++++ Records supplied ++++

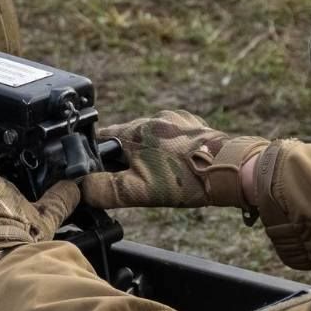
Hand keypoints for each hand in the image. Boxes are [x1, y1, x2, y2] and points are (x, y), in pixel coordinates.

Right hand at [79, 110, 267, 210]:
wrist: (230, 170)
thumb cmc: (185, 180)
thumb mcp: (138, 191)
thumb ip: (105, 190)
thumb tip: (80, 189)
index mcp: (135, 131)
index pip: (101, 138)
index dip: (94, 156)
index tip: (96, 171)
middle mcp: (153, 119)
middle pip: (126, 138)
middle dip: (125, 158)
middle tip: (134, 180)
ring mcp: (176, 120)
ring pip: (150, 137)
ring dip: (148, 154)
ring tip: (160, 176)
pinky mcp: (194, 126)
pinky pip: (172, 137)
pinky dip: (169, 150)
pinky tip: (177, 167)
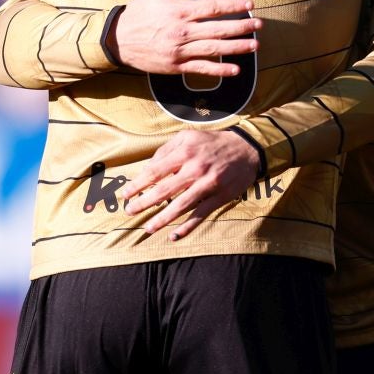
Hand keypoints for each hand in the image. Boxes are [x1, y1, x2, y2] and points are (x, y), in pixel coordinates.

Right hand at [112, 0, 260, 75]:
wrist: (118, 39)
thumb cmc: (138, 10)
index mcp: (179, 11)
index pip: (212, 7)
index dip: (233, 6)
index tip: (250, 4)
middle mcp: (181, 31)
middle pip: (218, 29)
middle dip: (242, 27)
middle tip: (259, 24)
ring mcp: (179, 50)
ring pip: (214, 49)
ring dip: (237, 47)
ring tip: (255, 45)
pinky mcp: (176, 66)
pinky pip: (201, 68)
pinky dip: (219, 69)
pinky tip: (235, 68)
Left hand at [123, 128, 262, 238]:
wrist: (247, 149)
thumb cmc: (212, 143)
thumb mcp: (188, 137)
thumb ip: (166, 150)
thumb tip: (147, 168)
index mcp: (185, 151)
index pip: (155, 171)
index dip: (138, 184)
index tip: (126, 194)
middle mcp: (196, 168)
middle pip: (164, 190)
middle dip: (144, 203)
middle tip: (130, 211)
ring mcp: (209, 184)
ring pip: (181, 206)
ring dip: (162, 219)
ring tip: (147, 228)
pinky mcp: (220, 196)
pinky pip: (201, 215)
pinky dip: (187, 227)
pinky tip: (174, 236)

++++

__Directions__.
Pictures are to be excluded; everything else in the records must be reproduced exactly.

__Expected answer__.
Hand keypoints for each hand in the image. Boxes are [x1, y1, x2, y2] and points are (x, y), in pixel coordinates.

Right hand at [79, 110, 267, 210]:
wrist: (230, 170)
thumb cmc: (185, 180)
thumb mcp: (138, 191)
thumb ip: (105, 190)
thumb tip: (80, 189)
index mcp: (135, 131)
index pip: (101, 138)
index dip: (94, 156)
index tip: (96, 171)
middle mcp: (153, 119)
middle pip: (126, 138)
middle dip: (125, 158)
middle tip: (134, 180)
ring mcp: (176, 120)
ring pip: (150, 137)
ring dip: (148, 154)
ring tip: (160, 176)
pinky mcp: (194, 126)
pinky pip: (172, 137)
pinky dip: (169, 150)
pinky tip: (177, 167)
Hand keypoints for each hand in the image. Boxes are [x1, y1, x2, y2] and points are (x, y), in pixel coordinates.

Right hand at [112, 0, 260, 75]:
wrist: (118, 39)
thumb cmc: (138, 10)
index mcp: (179, 11)
index pip: (212, 7)
index dip: (233, 6)
index tip: (250, 4)
middle mcp: (181, 31)
middle pip: (218, 29)
middle dip: (242, 27)
middle tip: (259, 24)
ring mcp: (179, 50)
ring pip: (214, 49)
ring dip: (237, 47)
ring tip: (255, 45)
pinky mcp: (176, 66)
pinky pip: (201, 68)
pinky dip: (219, 69)
pinky tip: (235, 68)
Left hand at [123, 128, 262, 238]:
wrist: (247, 149)
thumb cmc: (212, 143)
thumb mcp: (188, 137)
thumb ip: (166, 150)
thumb tip: (147, 168)
index mcp: (185, 151)
index pip: (155, 171)
index dip: (138, 184)
index tip: (126, 194)
middle mcp: (196, 168)
middle pip: (164, 190)
middle dip: (144, 203)
middle tip: (130, 211)
ring mcp: (209, 184)
ring pip: (181, 206)
ring dip: (162, 219)
ring tip: (147, 228)
pinky mcp: (220, 196)
pinky pip: (201, 215)
pinky dip: (187, 227)
pinky tip: (174, 236)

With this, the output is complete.